Durgun Don, edebî dehası Tolstoy’la kıyaslanan Nobel ödüllü yazar Mihail Şolohov’un başyapıtıdır.
Ekim Devrimi’nde ve sonrasında yeni kurulan Sovyetler Birliği’nde iç savaş koşullarında yaşanan tarihsel olayları hikâye eden bu epik roman, büyük Rus roman geleneğinin 20. yüzyıldaki doruklarından biridir.
Büyük yıkım ve yoksunlukların ortasında insanlığa umut saçan yeni ve eşitlikçi bir sistemin kuruluşunu, sadece tarih, siyaset ve teori kitaplarından değil, Şolohov gibi usta bir yazarın canlandırdığı karakterlerle ve edebî anlatımın eşsiz keyfiyle öğrenmek isteyenler için de müthiş bir kaynaktır.

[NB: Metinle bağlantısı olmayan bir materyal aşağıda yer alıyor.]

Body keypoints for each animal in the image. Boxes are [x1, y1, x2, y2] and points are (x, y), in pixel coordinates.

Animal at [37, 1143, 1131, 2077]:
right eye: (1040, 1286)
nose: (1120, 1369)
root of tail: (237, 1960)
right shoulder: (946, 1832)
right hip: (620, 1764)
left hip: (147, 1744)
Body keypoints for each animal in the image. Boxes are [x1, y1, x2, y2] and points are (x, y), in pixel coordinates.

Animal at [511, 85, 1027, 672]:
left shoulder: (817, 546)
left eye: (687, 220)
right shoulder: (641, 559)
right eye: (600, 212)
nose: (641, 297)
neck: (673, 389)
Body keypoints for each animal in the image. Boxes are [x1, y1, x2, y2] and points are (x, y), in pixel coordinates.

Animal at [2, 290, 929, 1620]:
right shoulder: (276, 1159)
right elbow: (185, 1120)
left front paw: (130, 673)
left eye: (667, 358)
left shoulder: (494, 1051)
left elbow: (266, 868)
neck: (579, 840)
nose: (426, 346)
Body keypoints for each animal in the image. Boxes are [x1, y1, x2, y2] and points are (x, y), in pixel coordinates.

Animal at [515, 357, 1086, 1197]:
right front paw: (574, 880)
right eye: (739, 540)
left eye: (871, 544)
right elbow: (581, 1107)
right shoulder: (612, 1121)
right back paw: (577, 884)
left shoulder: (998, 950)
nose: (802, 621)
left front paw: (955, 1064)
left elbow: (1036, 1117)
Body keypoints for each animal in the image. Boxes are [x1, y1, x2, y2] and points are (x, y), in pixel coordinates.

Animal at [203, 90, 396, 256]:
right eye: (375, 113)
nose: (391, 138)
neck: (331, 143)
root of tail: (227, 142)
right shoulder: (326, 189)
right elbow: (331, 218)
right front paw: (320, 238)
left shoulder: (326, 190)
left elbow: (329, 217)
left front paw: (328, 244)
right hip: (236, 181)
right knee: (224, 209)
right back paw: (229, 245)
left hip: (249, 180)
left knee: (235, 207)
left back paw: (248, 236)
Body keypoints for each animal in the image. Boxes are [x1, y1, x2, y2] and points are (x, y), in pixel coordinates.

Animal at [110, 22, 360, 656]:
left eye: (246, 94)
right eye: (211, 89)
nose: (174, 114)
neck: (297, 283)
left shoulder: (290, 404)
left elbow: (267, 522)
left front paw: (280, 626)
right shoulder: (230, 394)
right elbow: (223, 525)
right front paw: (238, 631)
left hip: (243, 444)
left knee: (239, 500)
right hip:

Bu büyük eser Türkçeye, üç çevirmenimizin ortak ve yoğun emeğinin bir ürünü olarak kazandırıldı. Mete Ergin ve Gani Yener’in birlikte yaptığı çeviriyi Hasan Âli Ediz Rusça aslıyla karşılaştırdı. Okurlar, Rus halk edebiyatı ile Rus klasik edebiyatını kaynaştıran Şolohov’un parlak edebî biçemini bu titiz çeviriden zevkle takip edecekler…
“Demek savaşa gidiyorsunuz askerler?”
“Evet dede, savaşa gidiyoruz.”
“Türk Savaşına benzemeyecek bu galiba, hiç sanmıyorum benzeyeceğini. Şimdiki silahlar başka!”
“Hepsi bir. Hepsi de aynı bokun soyu. O zamanki silahlar nasıl adam öldürdüyse, bu seferkiler de öldürecek.”